Furthermore, in many cases, large
portions of the data remain constant.
We term such collections of
problems slice models. Slice models
tend to be data-intensive and
time consuming to solve, due to the fact that every slice is generated
and solved independently. By incorporating
additional information in
the solution process, such as the common structure and shared data, we
are able to solve these models much more efficiently and are able to
process much larger real-world problems.
To demonstrate the slice
modeling approach, we apply it to cross-validation models concerned
with feature selection.

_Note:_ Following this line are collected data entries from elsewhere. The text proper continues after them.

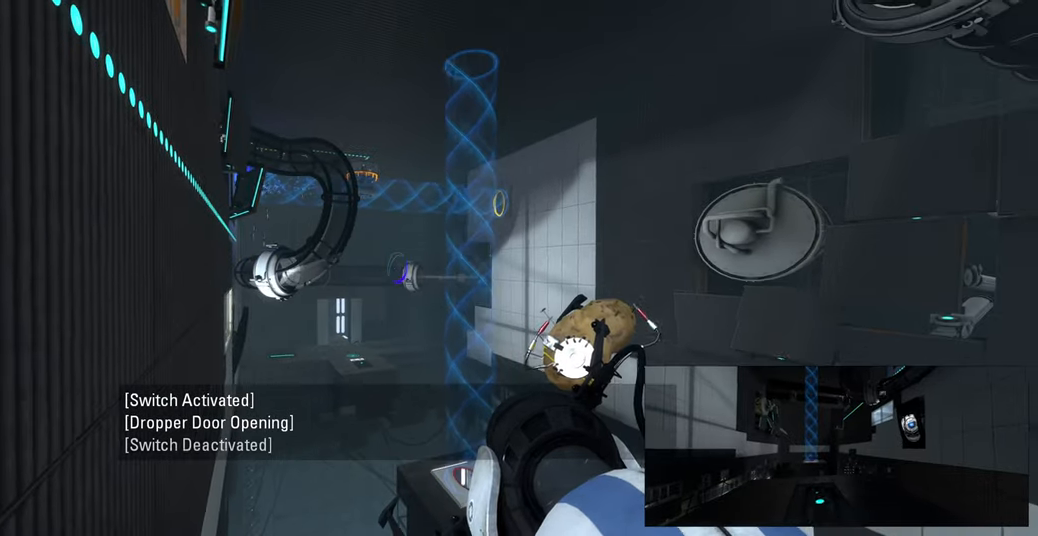
{"keys": [], "mouse": [], "events": []}
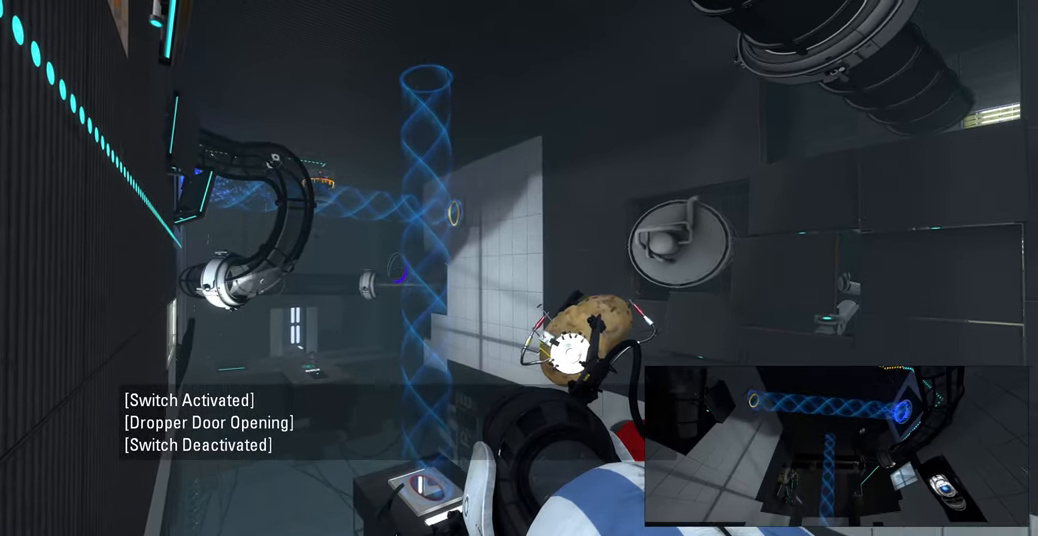
{"keys": [], "mouse": [], "events": []}
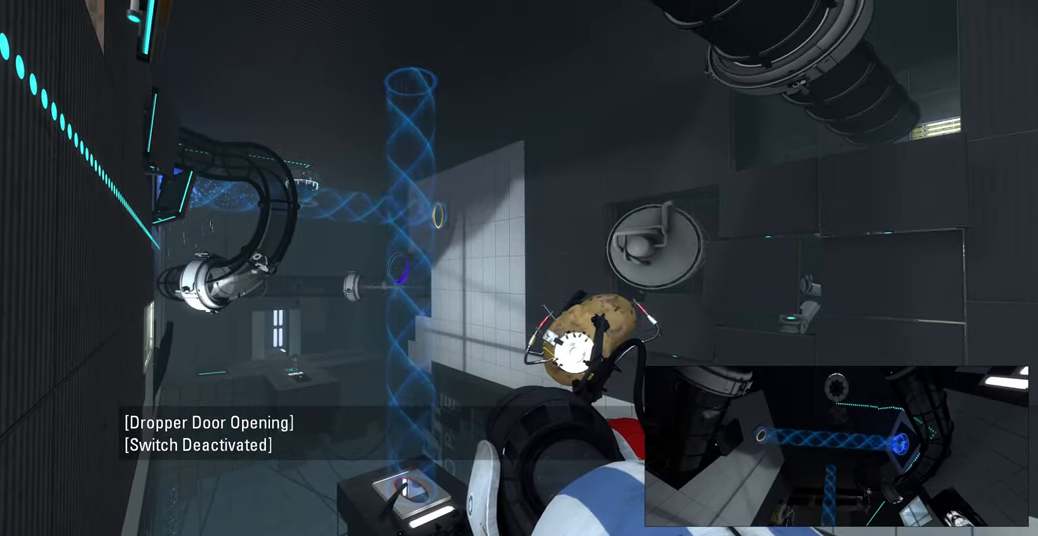
{"keys": [], "mouse": [], "events": []}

In addition, we
apply the same approach to
parameter estimation in classification models using likelihood basis
pursuit.
Optimization
Issues for Huge Datasets and Long Computation
Michael C.
Ferris with Todd S. Munson, Qun Chen, Jeffrey Linderoth & Meta Voelker
Many
problems arising in data mining give rise to optimization models
that
are currently intractable due to memory or time restrictions.
Examples
from classification, feature selection, imaging, and treatment
planning
immediately spring to mind. In this
talk, we will review
several
approaches that are being tested for such problems and outline
the
design of a simple toolkit that provides data miners with relevant
optimization
technology.
Three
key issues will be discussed in some detail:
- Out of core data handling
- Grid computation, including fault
tolerant computation and data sharing
- Structure exploitation
We will
describe some semismooth optimization approaches and the
FATCOP
optimization algorithm in the context of these three issues, illuminating
how
approaches for these problems can significantly improve computational
time,
accuracy and increase the size of datasets treated.